Prior to the release of the monthly ADP National Employment Report, economists polled by Reuters predicted the addition of 185,000 jobs to private payrolls. The higher tally of 219,000 jobs likely shows the impact of lower corporate taxes, say ADP and Moody’s Analytics, which co-produce the report.
But Mark Zandi, chief economist for Moody’s, cautions that another policy decision could take the wind out of the market’s sails.
“The job market is booming, impacted by the deficit-financed tax cuts and increases in government spending,” says Zandi in a statement. “Tariffs have yet to materially impact jobs, but the multinational companies shed jobs last month, signaling the threat.”
Where Jobs Are Growing
“Nearly every industry posted strong gains and small business hiring picked up,” says Ahu Yildirmaz, vice president and co-head of the ADP Research Institute.
In the goods-producing sector, manufacturing added 23,000 jobs last month, while construction added 17,000 jobs and mining added 3,000 jobs.

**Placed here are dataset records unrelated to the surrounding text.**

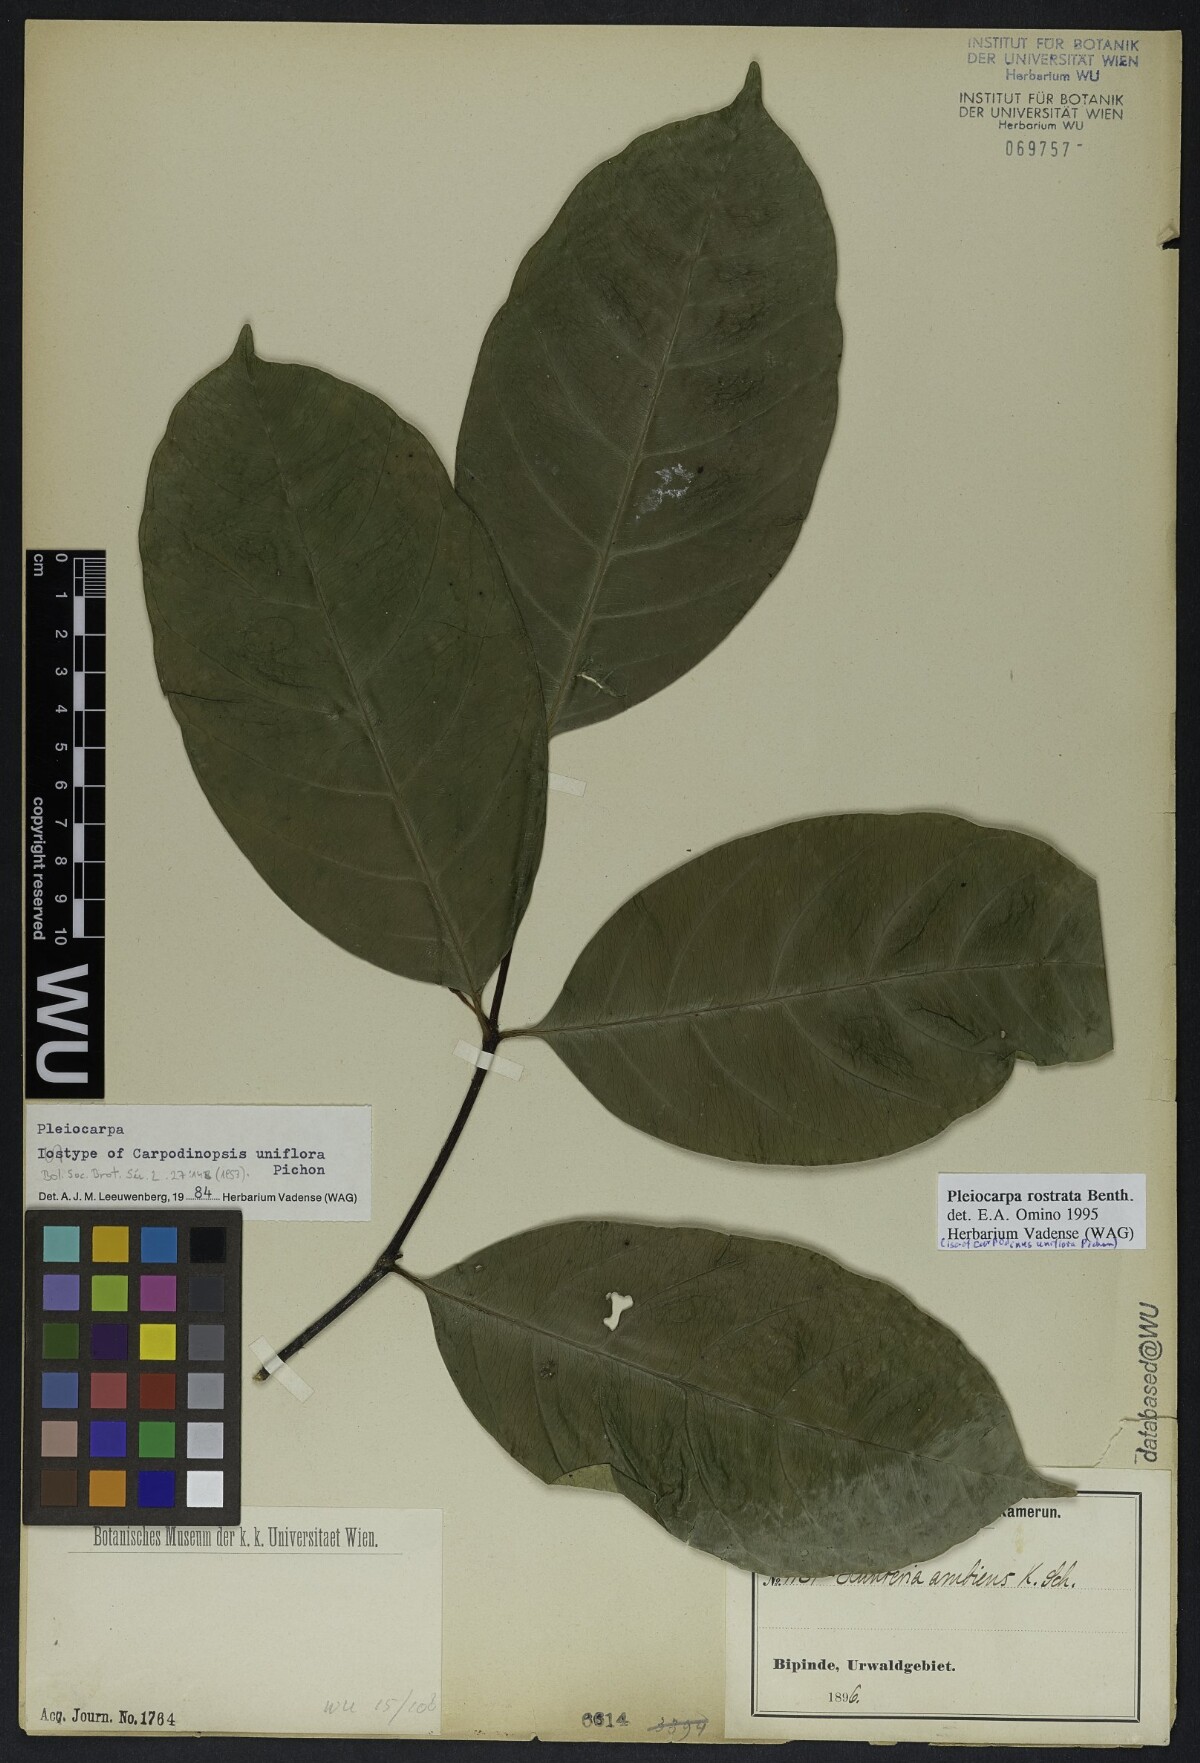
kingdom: Plantae
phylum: Tracheophyta
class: Magnoliopsida
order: Gentianales
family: Apocynaceae
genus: Pleiocarpa
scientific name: Pleiocarpa rostrata
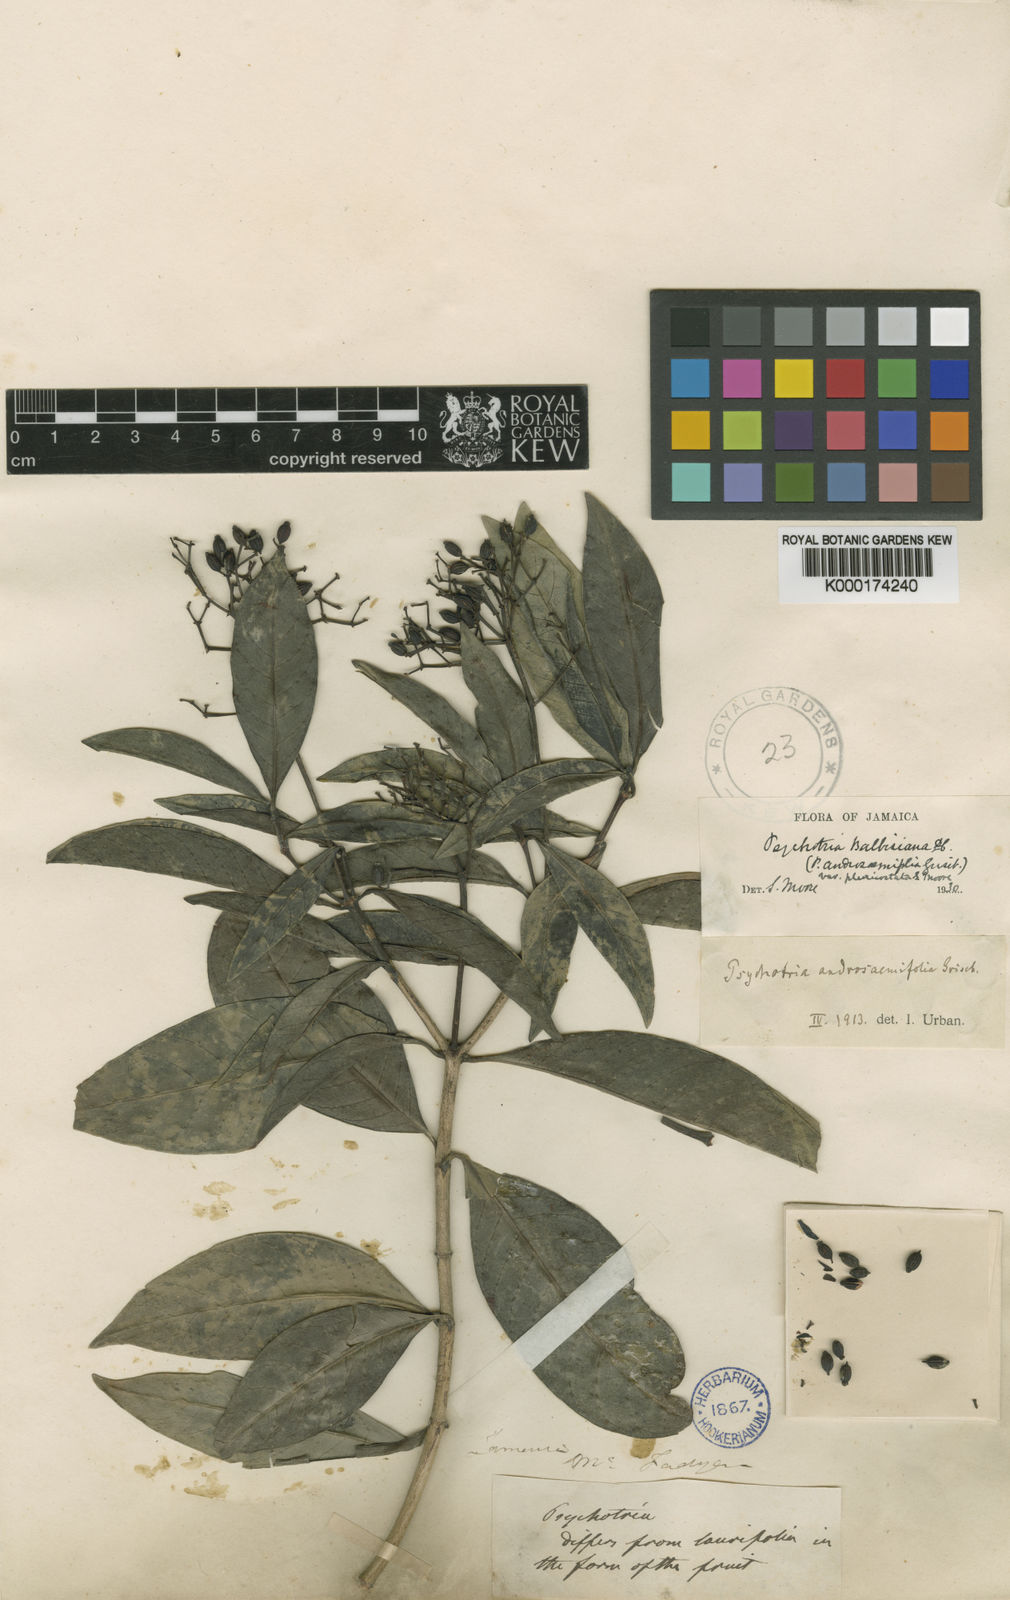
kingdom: Plantae
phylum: Tracheophyta
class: Magnoliopsida
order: Gentianales
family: Rubiaceae
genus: Psychotria
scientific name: Psychotria balbisiana
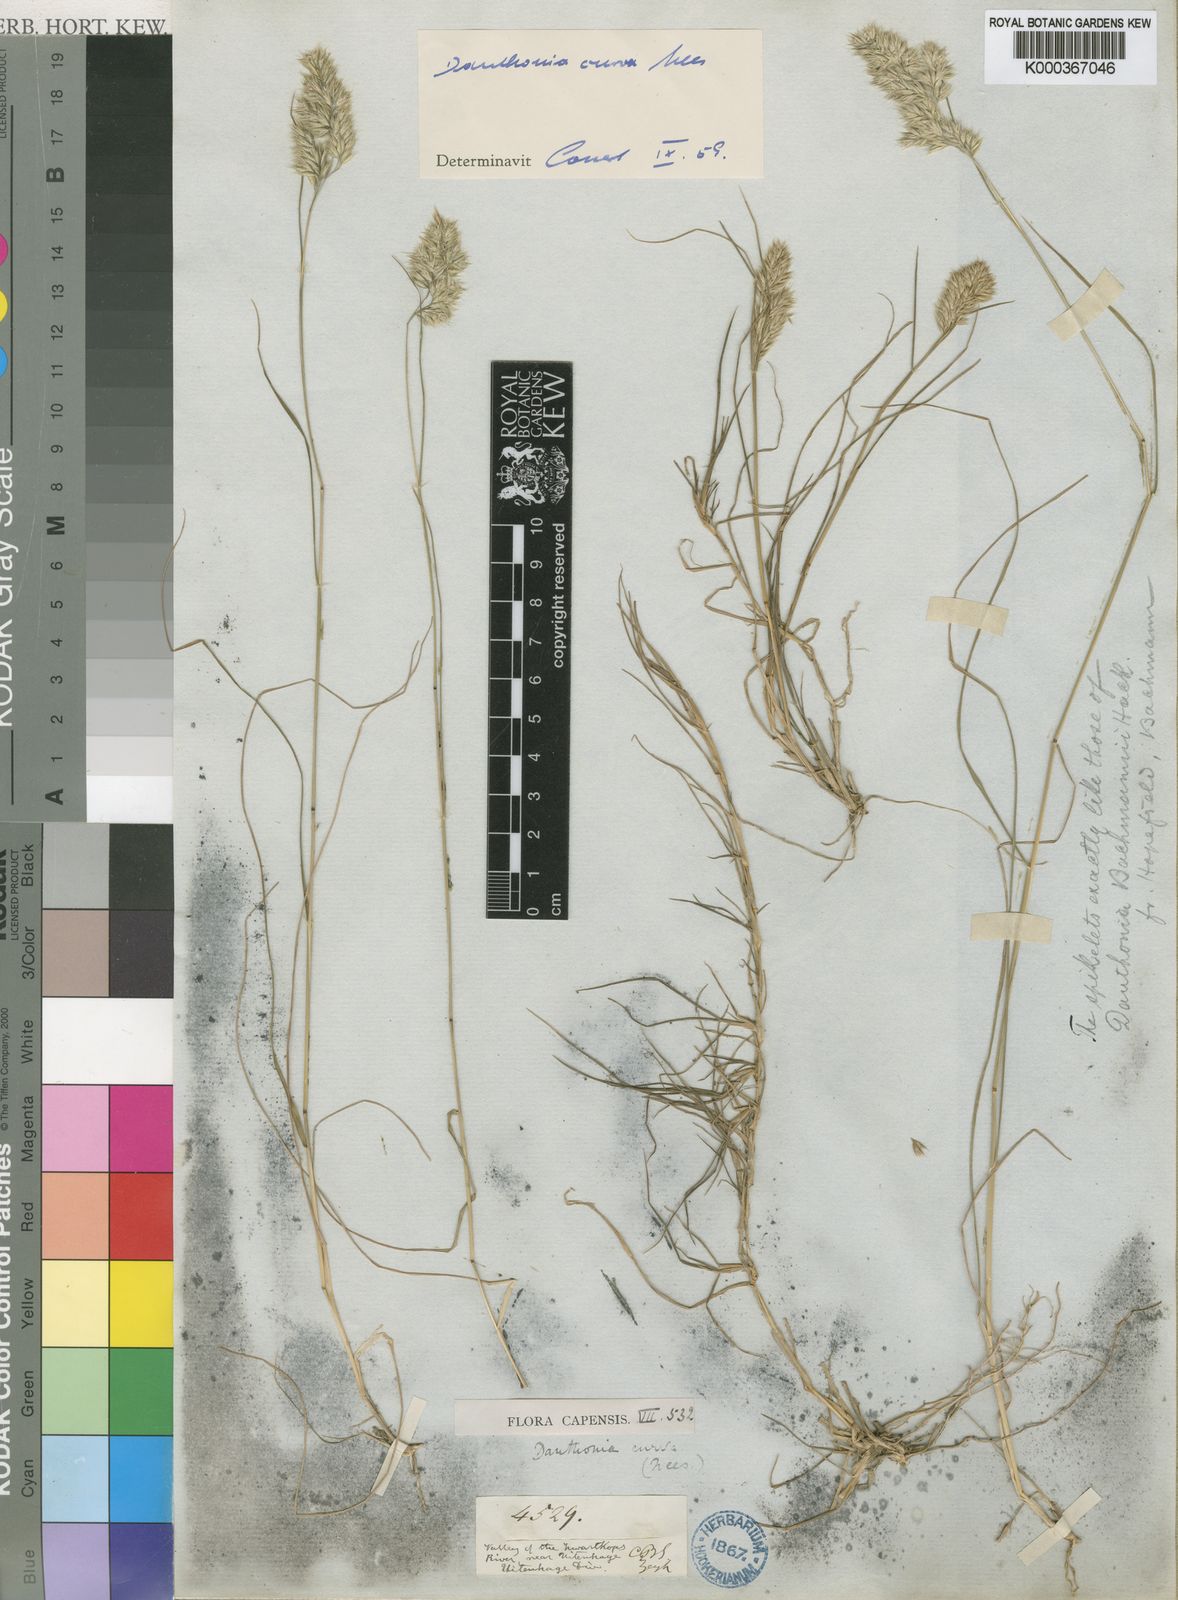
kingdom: Plantae
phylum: Tracheophyta
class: Liliopsida
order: Poales
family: Poaceae
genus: Rytidosperma
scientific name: Rytidosperma
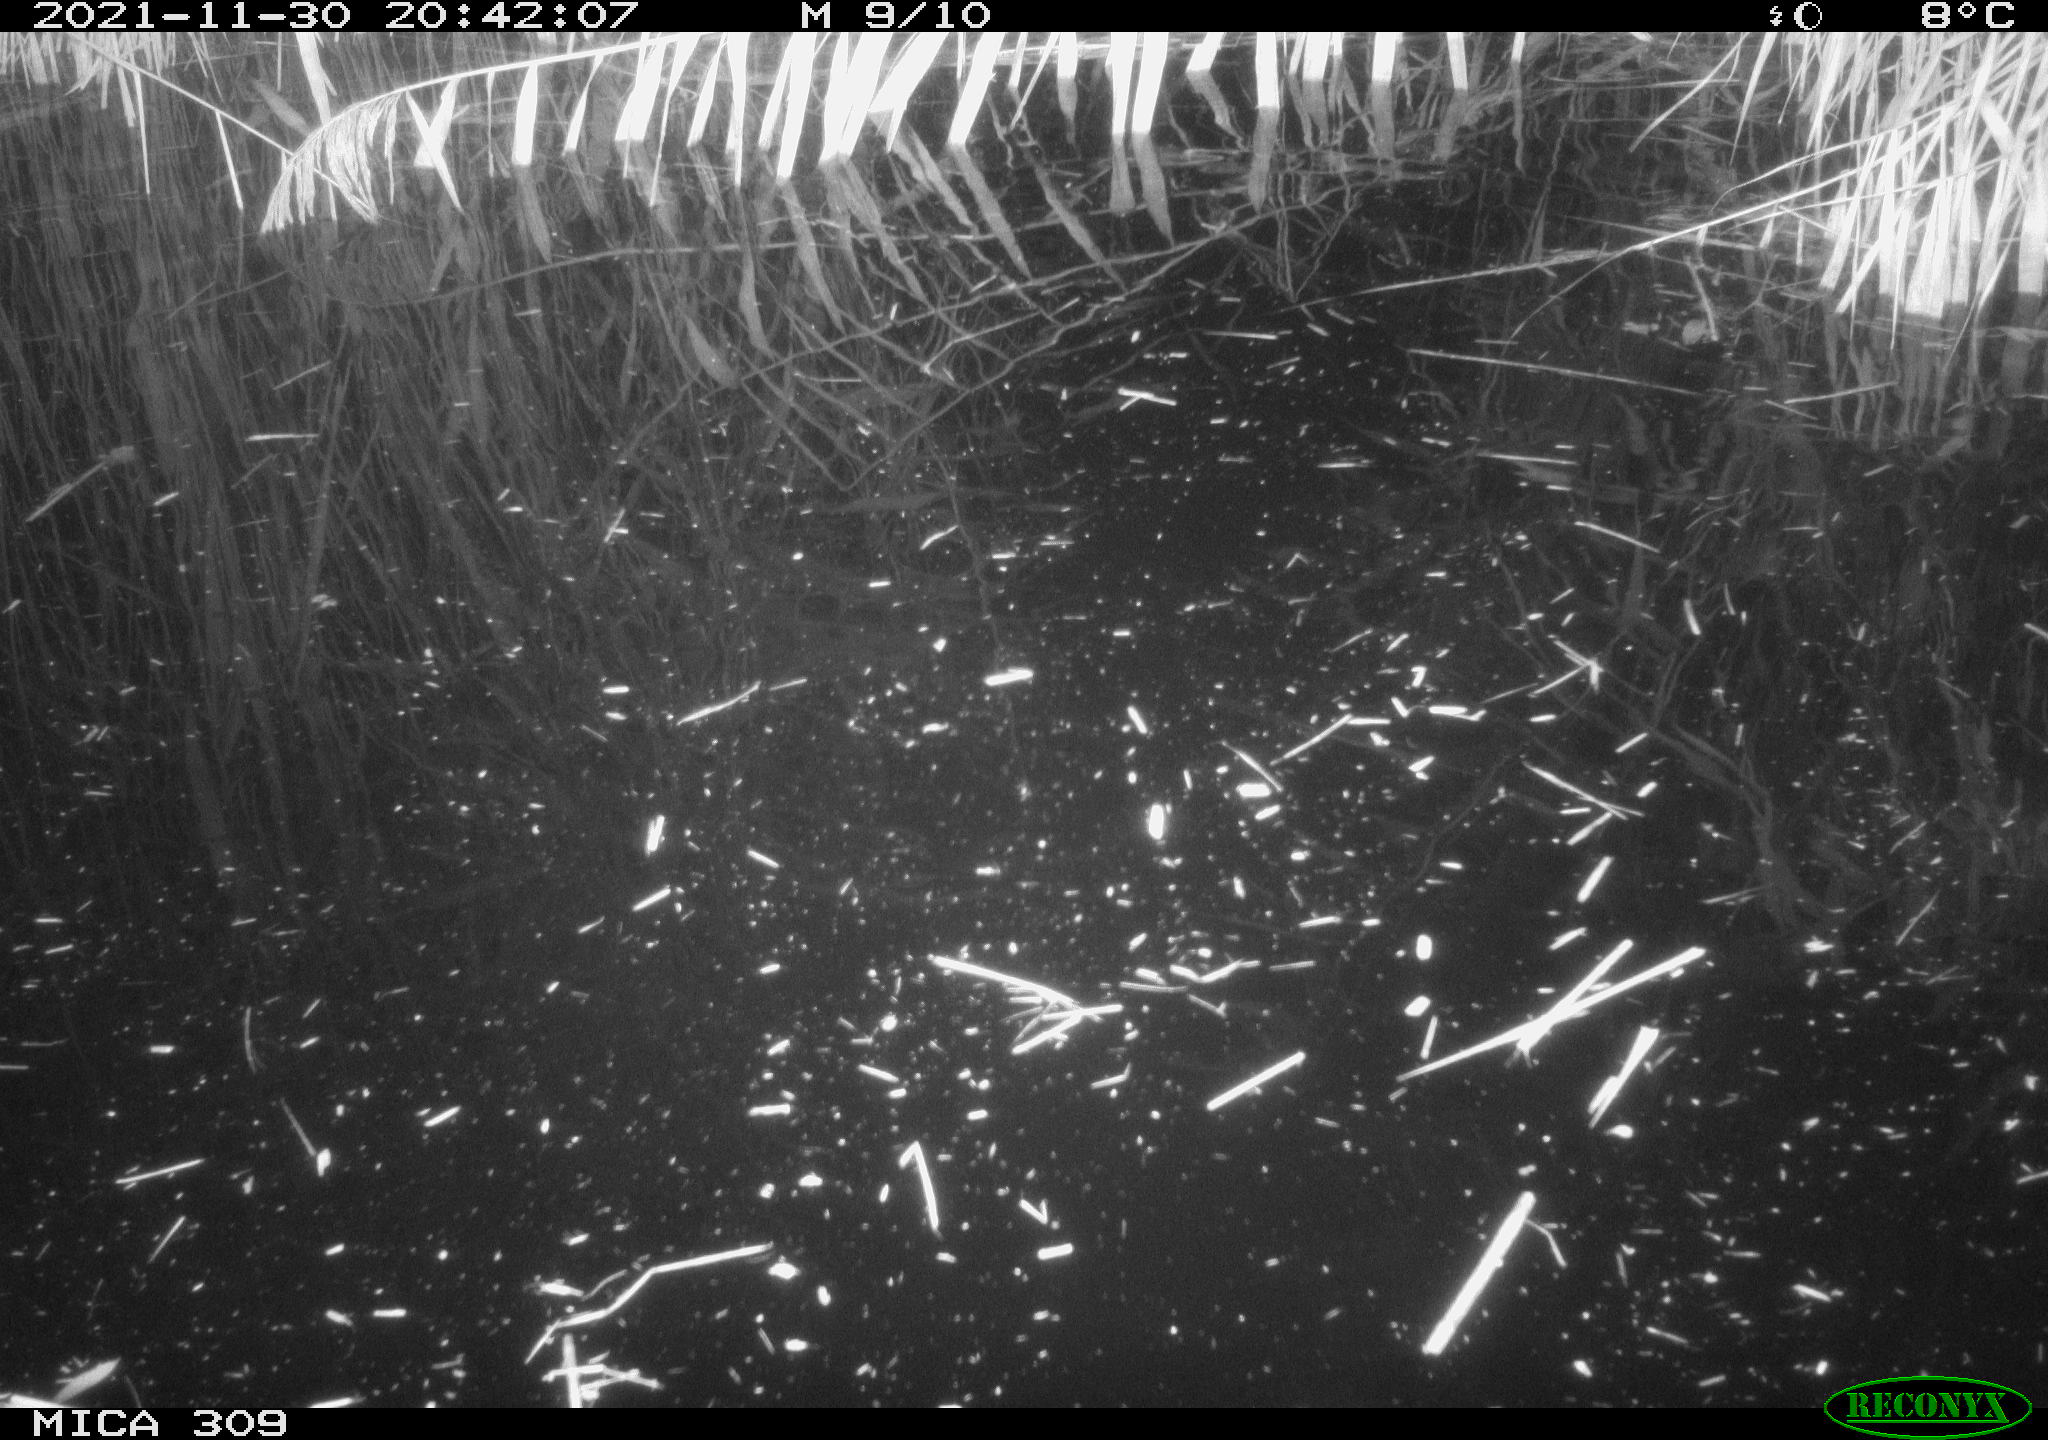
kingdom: Animalia
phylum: Chordata
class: Mammalia
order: Rodentia
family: Muridae
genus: Rattus
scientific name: Rattus norvegicus
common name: Brown rat
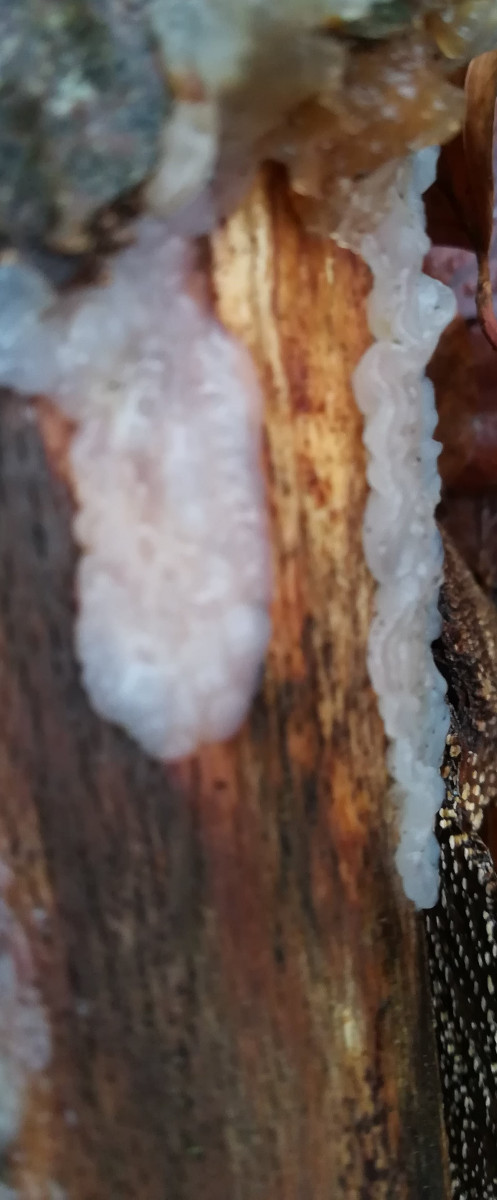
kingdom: Fungi
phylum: Basidiomycota
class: Agaricomycetes
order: Auriculariales
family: Auriculariaceae
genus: Exidia
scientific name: Exidia thuretiana
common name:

Service-providing industries tallied 177,000 jobs total, with gains in healthcare (+49,000 jobs), professional/business services (+47,000 jobs), leisure/hospitality (+37,000 jobs), trade/transportation/utilities (+21,000 jobs) and financial activities (+15,000 jobs).
Medium-sized businesses added the most jobs last month; employers with between 50 and 499 workers added 119,000 positions. Small businesses with fewer than 50 employees added 52,000 jobs, while large businesses with 500 or more employees added 48,000 jobs.
Economists predict that Friday’s report from the Labor Department will show the addition of 190,000 jobs last month to non-farm payrolls. The monthly Employment Situation Summary will also offer the updated unemployment rate and data on wage growth for the month.
Despite the soaring job market, wage growth has been slow. The PayScale Index, which measures the change in wages for employed U.S. workers, indicates that wages declined 0.9 percent from Q1 to Q2 2018, while the buying power of those wages is now 9.3 percent lower than in 2006.